SELinux and MySQL

Tue Aug 15 21:49:00 UTC 2006

El Martes, 15 de Agosto de 2006 23:42, Ryan Golhar escribió:
> Sorry I should have been more clear.  I knew that too.
>
> If SELinux is enable, I cannot start the mysql daemon using
> "/etcd/init.d/mysql start".  I have to disable it first.
>
> If I try to access a mysql database with SELinux enabled, I get an error
> about the file being corrupt:
>
> ERROR 1194 (HY000): Table 'user' is marked as crashed and should be
> repaired
>
> If I call '/usr/sbin/setenforce 0' prior to using mysql, all works well
> (all being relative by what I've tried).
>
> Ryan
>

Look at this:

"A co-worker recently came to me with an interesting and mysterious problem. 
He was setting up a Red Hat Enterprise 4 based machine with MySQL, using a 
default setup except he'd changed the location of MySQL's data directory 
from /var to a different partition. Now MySQL wasn't starting properly.

The symptoms were really funny: the init.d script installed by the system 
didn't work, except if he ran it by hand with 'sh -x', it did. So he renamed 
it out of the way and grabbed a copy from another RHEL4 machine with a 
working MySQL, which worked. But it turned out that the two scripts were 
identical. So why did the new one from the other machine work but the old one 
from the install not work?

(This was where he called me in.)

Fortunately I had been recently reading a series of articles on SELinux; 
something about the whole situation tickled the back of my mind, and a little 
light labeled 'file contexts' lit up. A quick lsattr showed that the two 
scripts had different contexts; the 'as installed' one had a special context, 
and the one copied from the other system had a generic one.

And this was the problem: the SELinux MySQL context lacked the magic SELinux 
permissions to access the new data directory location, because (of course) 
the new location hadn't been SELinux labeled as a MySQL area. However, the 
normal root context could access everything fine.

(In Red Hat's SELinux setup, many daemons are deliberately run with extra 
SELinux-imposed restrictions so that if someone finds and exploits a 
vulnerability in the daemon it does less damage.)

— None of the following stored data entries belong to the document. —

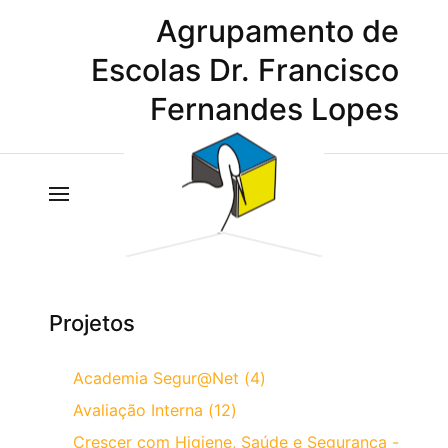
Agrupamento de
Escolas Dr. Francisco
Fernandes Lopes
Projetos
Academia Segur@Net (4)
Avaliação Interna (12)
Crescer com Higiene, Saúde e Segurança -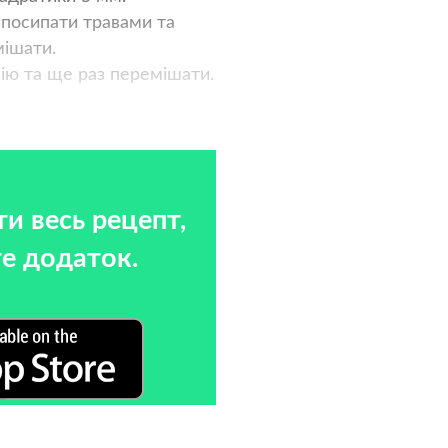
 посипати травами та
мішати.
ію та ще раз перемішати.
и весь рецепт,
е додаток.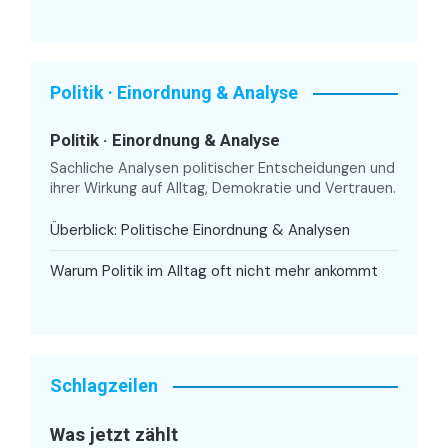
Politik · Einordnung & Analyse
Politik · Einordnung & Analyse
Sachliche Analysen politischer Entscheidungen und
ihrer Wirkung auf Alltag, Demokratie und Vertrauen.
Überblick: Politische Einordnung & Analysen
Warum Politik im Alltag oft nicht mehr ankommt
Schlagzeilen
Was jetzt zählt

So when the original MySQL init.d script was run directly, it switched into 
the MySQL SELinux context and failed to access its data directory. However, 
special contexts on a shell script only get switched into when you execute 
the shell script directly, so when the original script was run via 'sh -x' it 
was instead running in the normal root context, could access its data 
directory, and worked fine. The copied script always ran in the normal root 
context since it was not specially labeled, so it worked fine all the time.

(We tested this guess by running the original init.d script with just plain 
'sh mysql start' instead of 'sh -x mysql start', and it worked fine then 
too.)

I believe my co-worker's workaround was to turn off SELinux, on the grounds 
that he didn't want to try wrestling with that particular pig right then."

Is your SeLinux configured to protect daemons?
-- 
Manuel Arostegui Ramirez.

Electronic Mail is not secure, may not be read every day, and should not
be used for urgent or sensitive issues.